Over the last two decades British Punjabis have given a complete make-over to bhangra music. Zoe and Idris Rahman may be hoping to do a similar shake-up with Bengali folk, film and popular music from the 1950s. Jon Mitchell caught up with them backstage at a Croydon concert to find out more.
Chichester doesn’t strike one as the sort of place where musicians would begin to take steps towards shaking up Bengali music. But this thoroughly English town is where Zoe and her brother Idris, offspring of English and Bengali parents, took their first musical steps and chanced upon Bengali music from a bygone era.
Zoe began playing the piano at the age of four. She lists primary school teacher, Miss Hawkins and jazz pianist (and previous mentor), Joanne Brackeen as strong influences. Later came jazz artists Abdullah Ibrahim, Alice Coltrane and Chick Corea and classical musicians Chopin, Rachmaninov and Bartok.
Her musical education continued at the Royal Academy Junior Exhibition, a music degree at Oxford University and then at Boston’s Berkeley College of Music. Collaborations with Zimbabwean and Palestinian musicians followed. The groundwork was laid for multiple perspectives on rhythm and harmony. She won the Perrier Young Jazz Musician of the Year award, a BBC Jazz Award, Jazz Album of the Year at the Parliamentary Jazz Awards and was nominated for the Nationwide Mercury Music Prize.
Idris meanwhile took a positive step to leave the piano to his sister and take up the clarinet. Both performed in a jazz quintet and later in contemporary urban band Soothsayers. But in recent years they’ve been exploring their long-neglected heritage.
It began while Zoe was transferring her father’s old Bengali film music tapes onto CD. “When I was doing that I heard a lot of these tracks in their original form for the first time. We had a real emotional connection with these tunes,” she remembers. Later that year they played one of these, a tune by the famous playback singer, Hemanta Kumar Mukherjee at the London Jazz Festival; ‘Mucche Jaoa Dinguli’ also appeared on her highly acclaimed album ‘Melting Pot’.
They decided to continue the exploration. An opportunity arose to perform at the 2006 Bangla Beat Festival at London’s Southbank Centre. Their learning continued. First from Armeen Musa, the great–granddaughter of Abbas Uddin, the famous Bengali singer. Later during visits to Dhaka where Auntie Ayesha introduced them to Rabindra Sangeet or songs of Rabindranath Tagore – the Bengali Nobel Laureate poet and philosopher.
Bangladesh opened up other opportunities, such as working with Bengali vocal star Arnob. “We did a gig in Dhaka and Arnob joined us for the night and taught us those two tracks that he sings on the album (Jasim Uddin’s ‘Amar har kala korlam re’ and Tagore’s ‘Anondo dhara’),” says Zoe.

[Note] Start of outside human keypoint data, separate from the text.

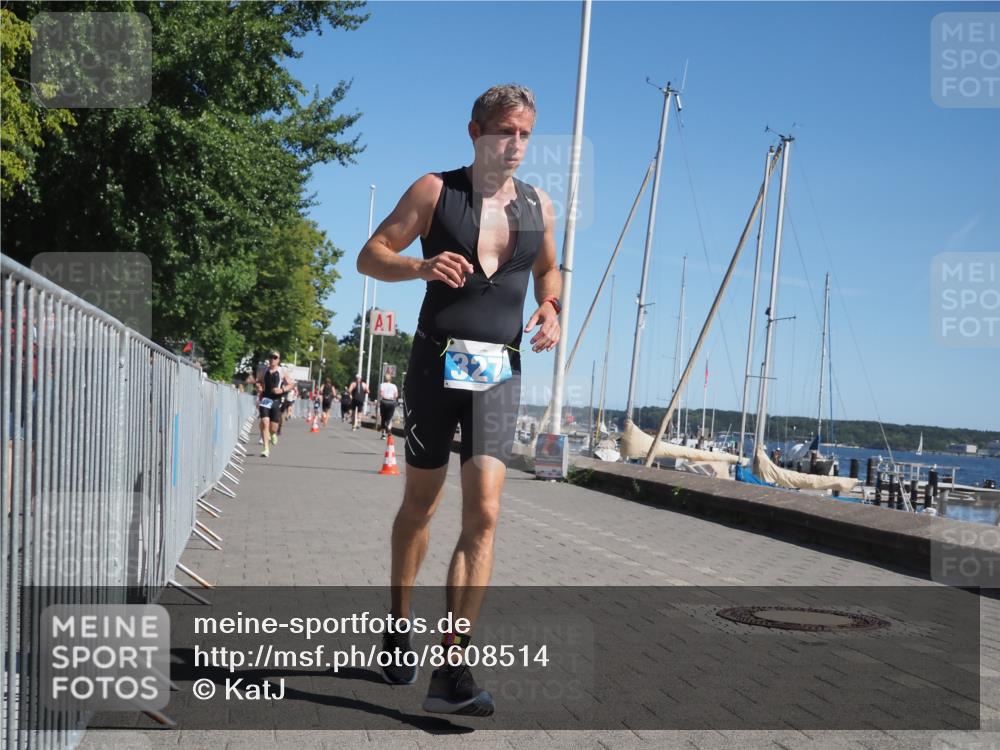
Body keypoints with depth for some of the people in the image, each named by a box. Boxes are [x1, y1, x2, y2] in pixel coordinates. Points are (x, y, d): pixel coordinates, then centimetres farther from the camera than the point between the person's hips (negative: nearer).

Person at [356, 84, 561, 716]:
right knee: (421, 504, 11)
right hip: (436, 362, -2)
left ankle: (453, 670, -11)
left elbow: (548, 269, 27)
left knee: (484, 515, -12)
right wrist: (420, 266, -21)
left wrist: (551, 308, 4)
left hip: (500, 372, 2)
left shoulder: (539, 207, 10)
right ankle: (399, 626, 35)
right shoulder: (435, 191, 0)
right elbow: (371, 255, 0)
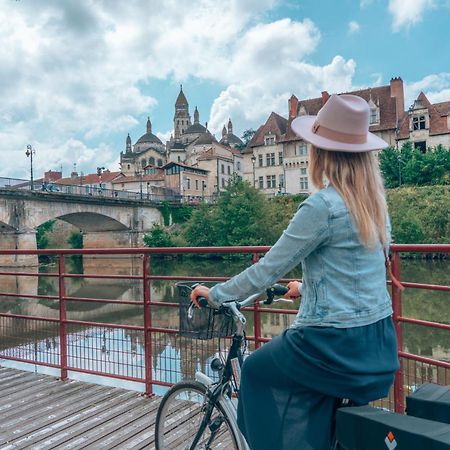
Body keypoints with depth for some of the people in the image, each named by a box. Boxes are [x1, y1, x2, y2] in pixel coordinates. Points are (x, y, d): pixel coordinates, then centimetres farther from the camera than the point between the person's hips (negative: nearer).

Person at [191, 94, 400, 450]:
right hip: (380, 349, 7)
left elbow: (265, 271, -14)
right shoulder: (376, 203, 5)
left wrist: (214, 293, 1)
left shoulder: (322, 206, -18)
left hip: (334, 347, -7)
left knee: (256, 370, 20)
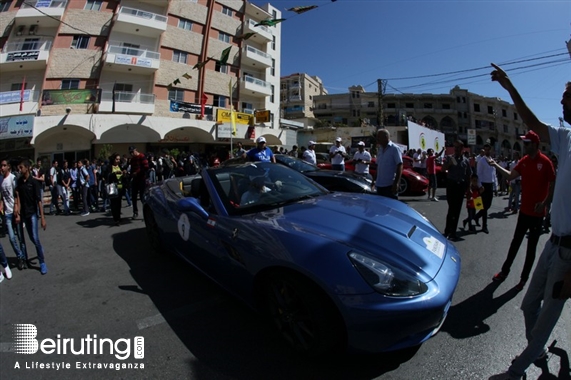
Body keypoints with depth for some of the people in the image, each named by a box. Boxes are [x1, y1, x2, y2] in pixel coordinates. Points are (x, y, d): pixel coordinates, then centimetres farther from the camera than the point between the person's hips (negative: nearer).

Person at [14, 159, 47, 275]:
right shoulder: (19, 181, 4)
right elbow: (18, 198, 2)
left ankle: (42, 262, 2)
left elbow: (38, 200, -13)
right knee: (32, 238, 10)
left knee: (35, 238, -7)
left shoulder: (34, 182, -10)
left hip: (33, 213, -5)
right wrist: (18, 213, -5)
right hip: (24, 213, 5)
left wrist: (42, 217, -16)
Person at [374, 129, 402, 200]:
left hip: (390, 185, -7)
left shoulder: (394, 149, -7)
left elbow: (399, 166, -12)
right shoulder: (380, 149, 13)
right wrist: (375, 180, 14)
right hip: (379, 185, 7)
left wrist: (396, 183, -19)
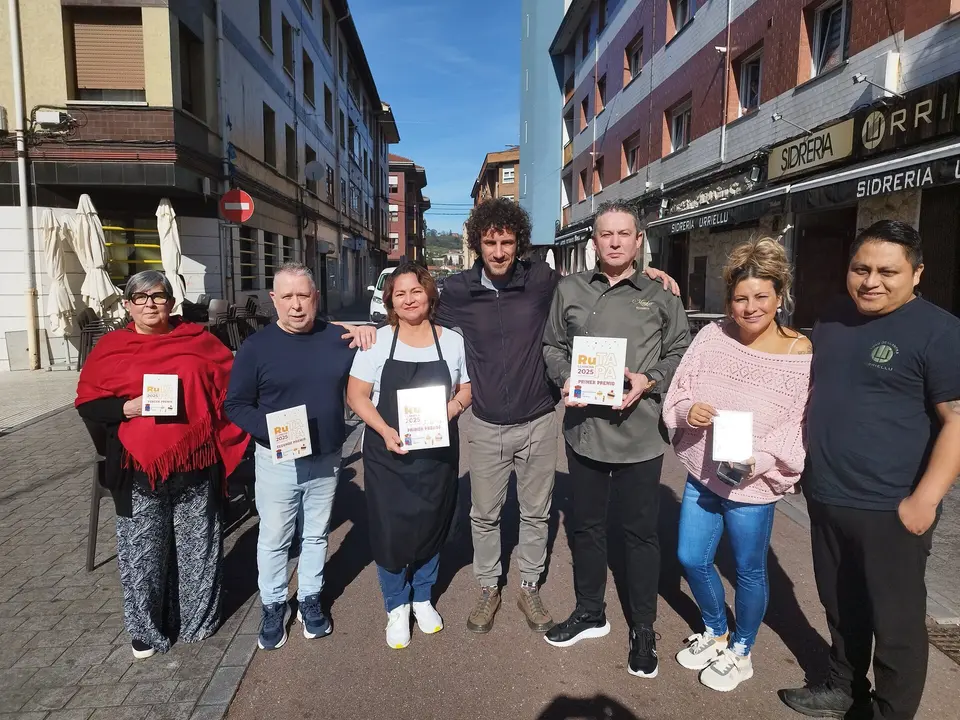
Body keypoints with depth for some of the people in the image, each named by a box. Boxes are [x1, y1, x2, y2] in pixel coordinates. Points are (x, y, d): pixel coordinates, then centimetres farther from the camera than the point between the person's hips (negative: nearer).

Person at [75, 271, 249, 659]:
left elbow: (231, 383, 8)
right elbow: (87, 404, 2)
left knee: (198, 548, 13)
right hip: (139, 470, 0)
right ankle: (146, 629, 30)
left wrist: (216, 429, -2)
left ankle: (198, 620, 32)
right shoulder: (111, 347, 3)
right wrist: (129, 408, -15)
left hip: (194, 465, 1)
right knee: (142, 554, 9)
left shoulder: (198, 340, 4)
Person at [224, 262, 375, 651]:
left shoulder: (338, 337, -2)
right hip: (277, 461, -2)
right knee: (274, 539, 12)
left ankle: (310, 600, 37)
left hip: (327, 459, 2)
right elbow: (236, 404, -5)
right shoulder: (256, 346, -9)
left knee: (316, 535, 18)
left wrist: (370, 333, -12)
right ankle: (273, 606, 34)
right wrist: (269, 429, -23)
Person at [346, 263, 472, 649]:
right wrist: (385, 430, -19)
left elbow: (467, 388, 9)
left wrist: (452, 409, -13)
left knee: (431, 527, 14)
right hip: (387, 453, -1)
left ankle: (423, 599, 38)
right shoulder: (377, 341, -5)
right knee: (390, 529, 4)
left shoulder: (452, 341, 1)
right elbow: (356, 394, -4)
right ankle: (396, 607, 28)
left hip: (437, 452, 2)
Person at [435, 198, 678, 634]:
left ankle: (530, 588, 37)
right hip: (487, 426, 0)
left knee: (535, 513, 16)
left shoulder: (542, 280, -6)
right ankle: (488, 589, 36)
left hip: (538, 422, 0)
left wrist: (641, 271, -4)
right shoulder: (457, 290, -6)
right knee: (484, 515, 14)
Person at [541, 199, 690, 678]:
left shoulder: (661, 296, 1)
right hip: (583, 428, 3)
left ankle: (643, 629, 29)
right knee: (586, 525, 17)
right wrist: (564, 377, -7)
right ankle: (589, 612, 38)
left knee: (641, 532, 9)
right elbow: (552, 345, 12)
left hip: (639, 433, -2)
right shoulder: (570, 289, 6)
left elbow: (681, 354, 5)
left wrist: (650, 380, -12)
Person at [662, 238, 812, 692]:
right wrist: (688, 410, -20)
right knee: (691, 559, 15)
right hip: (701, 474, 4)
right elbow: (677, 394, 1)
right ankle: (715, 633, 45)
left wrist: (755, 460, -26)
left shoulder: (801, 355, -14)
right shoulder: (713, 335, -5)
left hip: (753, 485, -4)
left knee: (749, 570, 15)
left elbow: (798, 429, -12)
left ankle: (741, 652, 42)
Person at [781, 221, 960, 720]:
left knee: (896, 622, 9)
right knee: (841, 609, 21)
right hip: (824, 498, 6)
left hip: (890, 509, -6)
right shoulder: (832, 321, 9)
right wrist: (800, 458, 14)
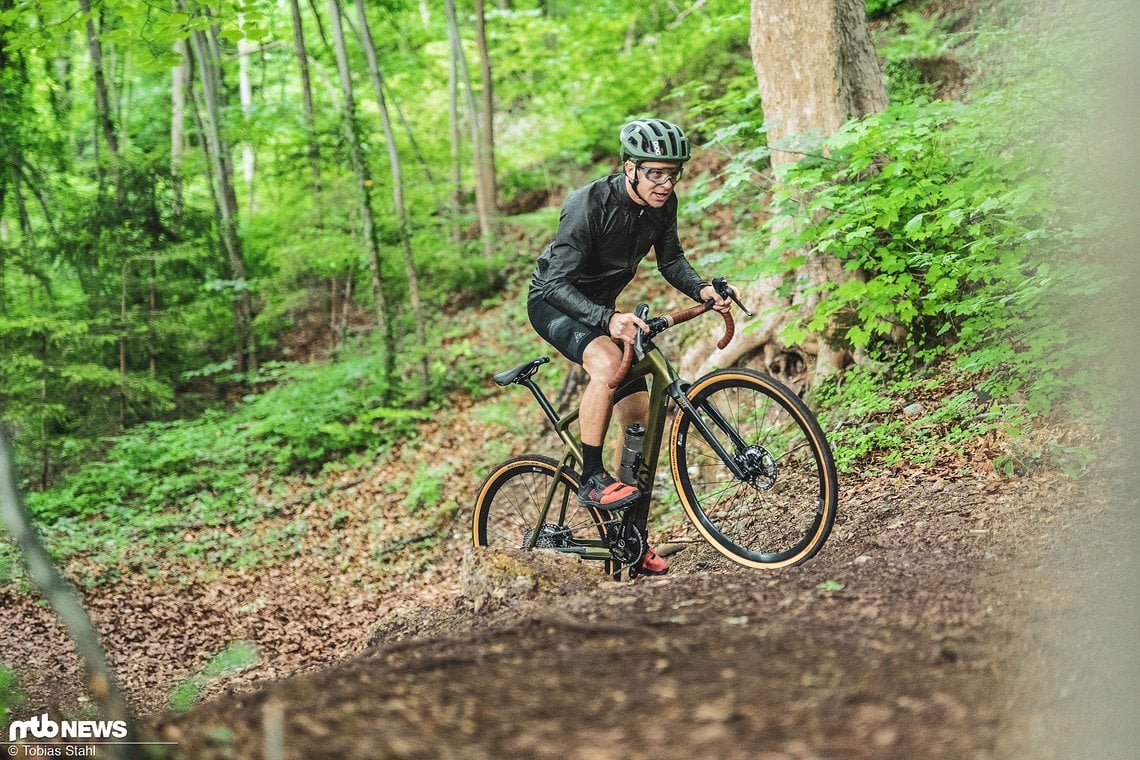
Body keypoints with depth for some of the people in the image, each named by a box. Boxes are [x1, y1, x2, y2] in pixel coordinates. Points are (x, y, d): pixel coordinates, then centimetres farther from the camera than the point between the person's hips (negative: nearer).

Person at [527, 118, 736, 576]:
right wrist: (608, 320, -47)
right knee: (607, 361, -38)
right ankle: (591, 480, -23)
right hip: (553, 302, -7)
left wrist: (702, 290, -15)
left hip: (600, 308, 7)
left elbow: (670, 260, 5)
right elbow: (558, 282, -32)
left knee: (639, 415, -1)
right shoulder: (590, 204, -29)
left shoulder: (663, 203, -10)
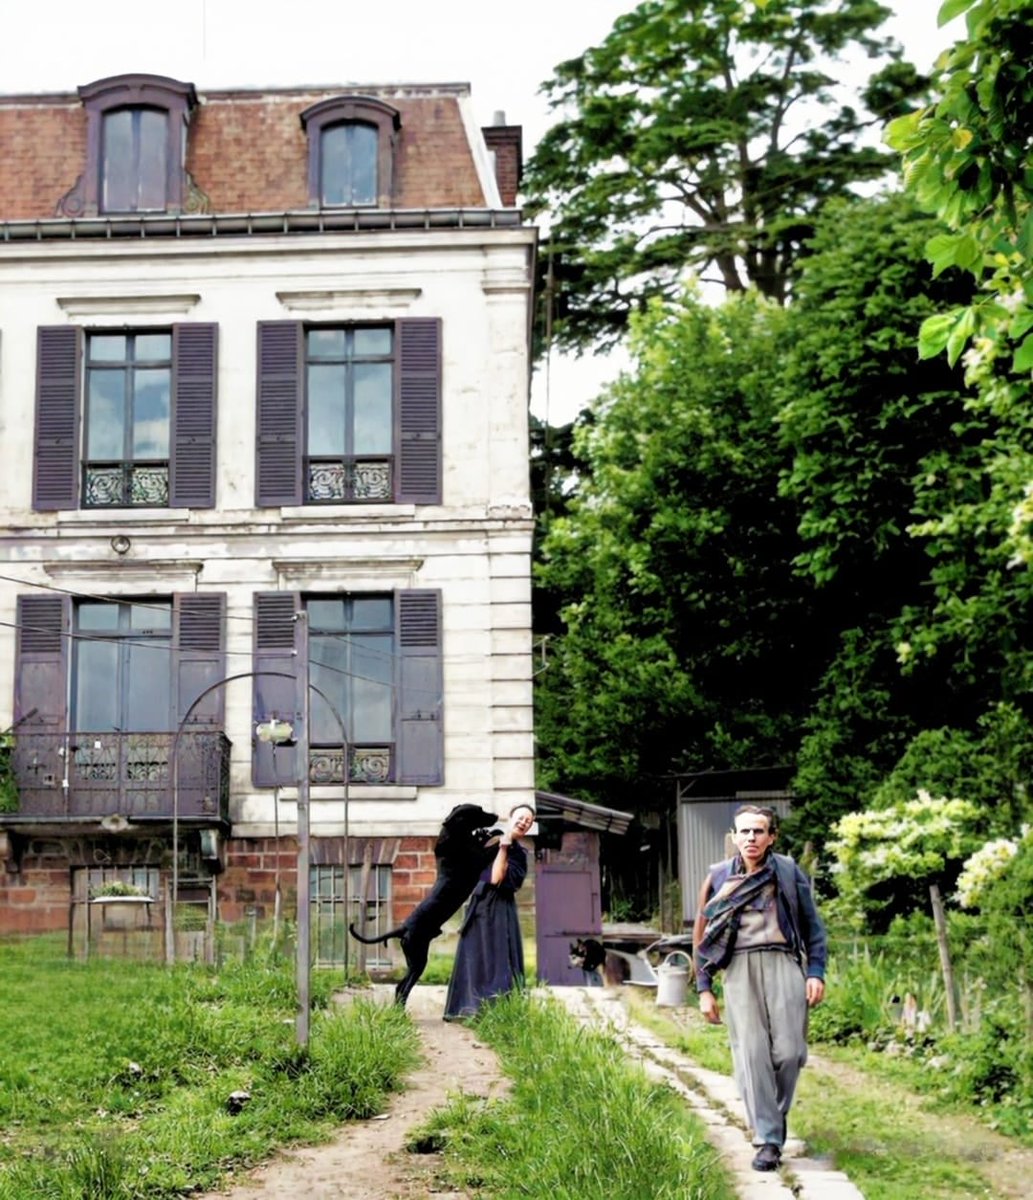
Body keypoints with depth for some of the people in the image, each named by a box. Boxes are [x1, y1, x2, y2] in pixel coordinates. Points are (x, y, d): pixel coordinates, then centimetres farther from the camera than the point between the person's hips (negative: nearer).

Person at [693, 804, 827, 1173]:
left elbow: (813, 927, 12)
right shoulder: (718, 877, 11)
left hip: (783, 963, -1)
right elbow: (703, 936, 15)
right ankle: (768, 1141, -2)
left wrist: (816, 973, 0)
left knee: (789, 1051, -9)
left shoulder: (789, 873, 9)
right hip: (739, 969, 1)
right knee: (751, 1055, -6)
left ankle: (776, 1114, 18)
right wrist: (704, 989, 10)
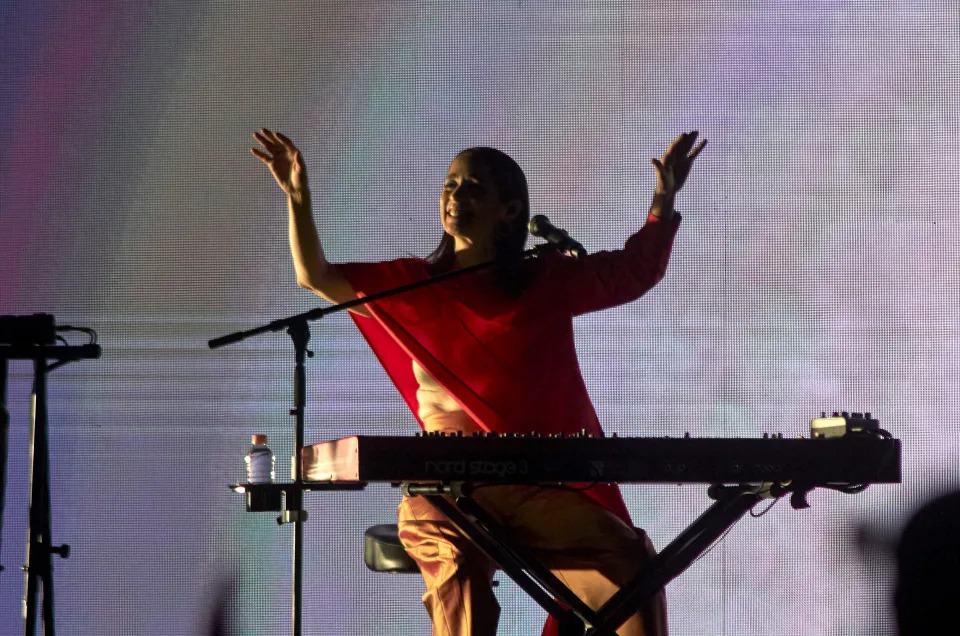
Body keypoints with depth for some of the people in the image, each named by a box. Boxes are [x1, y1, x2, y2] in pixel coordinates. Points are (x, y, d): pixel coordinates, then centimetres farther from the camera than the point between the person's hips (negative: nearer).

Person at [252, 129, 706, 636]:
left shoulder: (549, 281, 12)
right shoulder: (414, 286, 10)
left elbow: (636, 271, 21)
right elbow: (315, 276, 6)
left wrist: (665, 199, 8)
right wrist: (298, 196, -8)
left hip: (543, 486, 2)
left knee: (629, 564, -22)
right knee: (458, 569, -36)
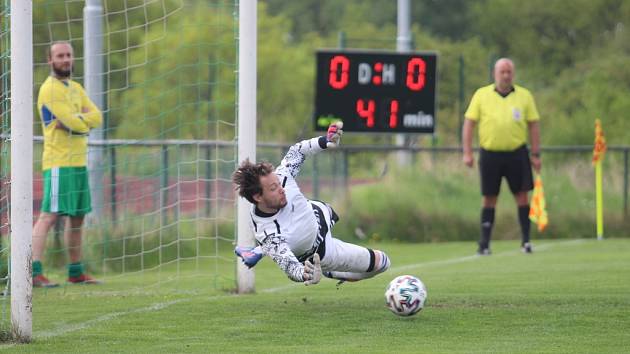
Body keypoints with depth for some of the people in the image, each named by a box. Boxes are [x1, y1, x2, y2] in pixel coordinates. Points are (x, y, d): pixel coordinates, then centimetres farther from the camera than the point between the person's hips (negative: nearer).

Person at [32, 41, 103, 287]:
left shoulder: (76, 88, 17)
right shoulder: (50, 89, -11)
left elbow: (97, 117, 3)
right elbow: (74, 124, -19)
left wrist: (77, 120, -12)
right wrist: (86, 121, 0)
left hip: (78, 163, 9)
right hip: (59, 163, -9)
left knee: (77, 217, 15)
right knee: (49, 216, -16)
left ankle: (76, 272, 25)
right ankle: (34, 272, -23)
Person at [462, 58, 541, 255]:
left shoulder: (524, 96, 5)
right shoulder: (482, 95, 3)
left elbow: (533, 125, 7)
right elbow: (469, 124, 3)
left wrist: (535, 154, 2)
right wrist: (467, 153, -4)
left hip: (517, 154, 0)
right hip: (490, 154, 0)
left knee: (522, 195, -2)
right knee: (489, 199, 3)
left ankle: (526, 240, 6)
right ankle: (484, 243, 8)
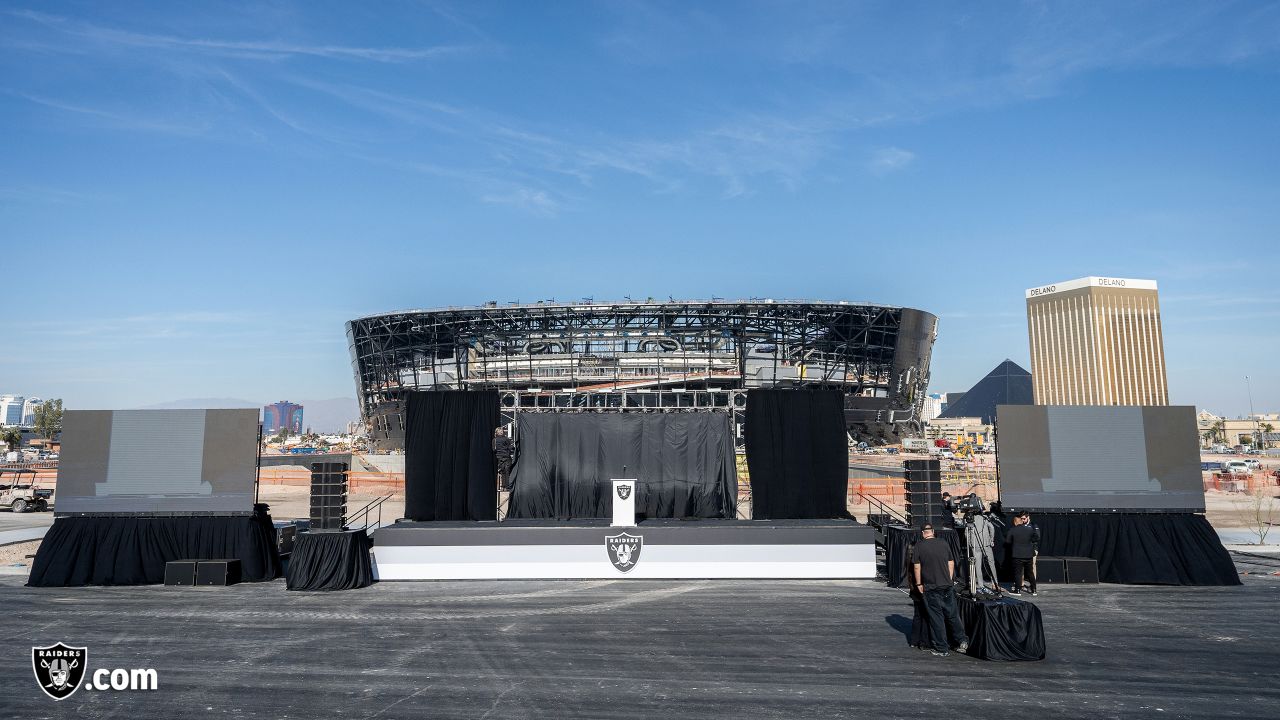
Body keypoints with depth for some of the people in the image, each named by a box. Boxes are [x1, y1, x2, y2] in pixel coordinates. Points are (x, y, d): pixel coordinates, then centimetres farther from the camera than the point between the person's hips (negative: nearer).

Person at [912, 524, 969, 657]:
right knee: (952, 614, 15)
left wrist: (919, 584, 4)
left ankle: (941, 649, 7)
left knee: (936, 618, 3)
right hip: (947, 585, 3)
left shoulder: (919, 546, -6)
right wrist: (950, 580, 17)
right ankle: (962, 641, 14)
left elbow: (916, 566, -5)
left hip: (930, 587, -3)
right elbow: (951, 564, 8)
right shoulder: (944, 544, 3)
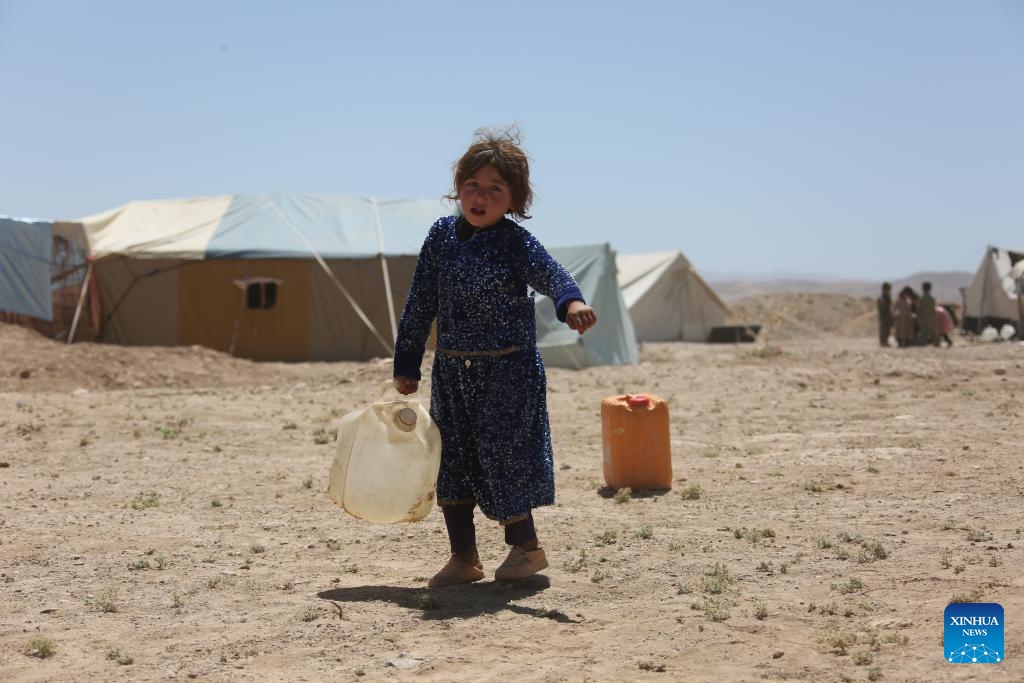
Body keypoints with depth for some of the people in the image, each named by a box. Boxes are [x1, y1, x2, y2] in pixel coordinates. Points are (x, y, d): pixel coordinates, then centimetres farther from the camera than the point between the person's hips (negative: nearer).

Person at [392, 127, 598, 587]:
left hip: (508, 368, -5)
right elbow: (420, 303, 9)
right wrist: (407, 363, 9)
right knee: (452, 459, 6)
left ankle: (526, 547, 16)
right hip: (451, 370, 5)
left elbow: (550, 273, -30)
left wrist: (571, 301, -53)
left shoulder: (516, 242, -10)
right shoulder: (441, 236, 4)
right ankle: (463, 557, 19)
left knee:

Of the critically acclaimed album ‘Where Rivers Meet’ Zoe says: “It wasn’t really a conscious decision to make an album, it was just like, we really want to play these tunes and find a way of doing it.” The album features Zoe’s regular collaborators Oli Hayhurst and Gene Calderazzo and guests Samy Bishai on violin, the accomplished Kuljit Bhamra on percussion and the young Bengali vocal stars Arnob and Gaurob.
“It’s improvised,” says Zoe, “so I suppose it’s kind of jazz, but the melodies themselves are so beautiful that they’re the focus. It’s a very lyrical album.” Idris adds: “We’ve been quite true to the actual tunes themselves, the main structures of the tunes have stayed the same pretty much.” Zoe says it’s because they wanted them to be recognisable to Bengalis but that’s not to say that they are at all conventional either. “As a pianist and as a jazz musician and composer, I like to just take things out a little bit further harmonically,” she adds with a smile.
They are not entirely alone in interpreting Bengali music in this way. Kishore Khan, a British-Bengali, with the Lokkhi Terra project is doing a similar thing but with more Latin–American influences. While Arun Ghosh with whom Idris sometimes plays, is doing his own contemporary jazz interpretation of folk songs with originals. Arnob, Gaurob and Armeen Musa all have their own takes on these popular songs of the past.
The siblings have since toured with the band around the UK and in Dhaka, Chennai and Colombo as a duo. So far receptions have been good. “The reaction from Bengali audiences was ecstatic. The tracks are well–known tunes and well–loved lyrics and the audiences reacted to the jazz–inspired music with enthusiasm,” says their father. Before I leave them to prepare for their performance in Croydon, Zoe tells me of their future hopes. “I’d really like to go back with the group. To take the band to Bangladesh to see the context that it comes from, I think it would be fantastic. It’s already been an amazing journey!”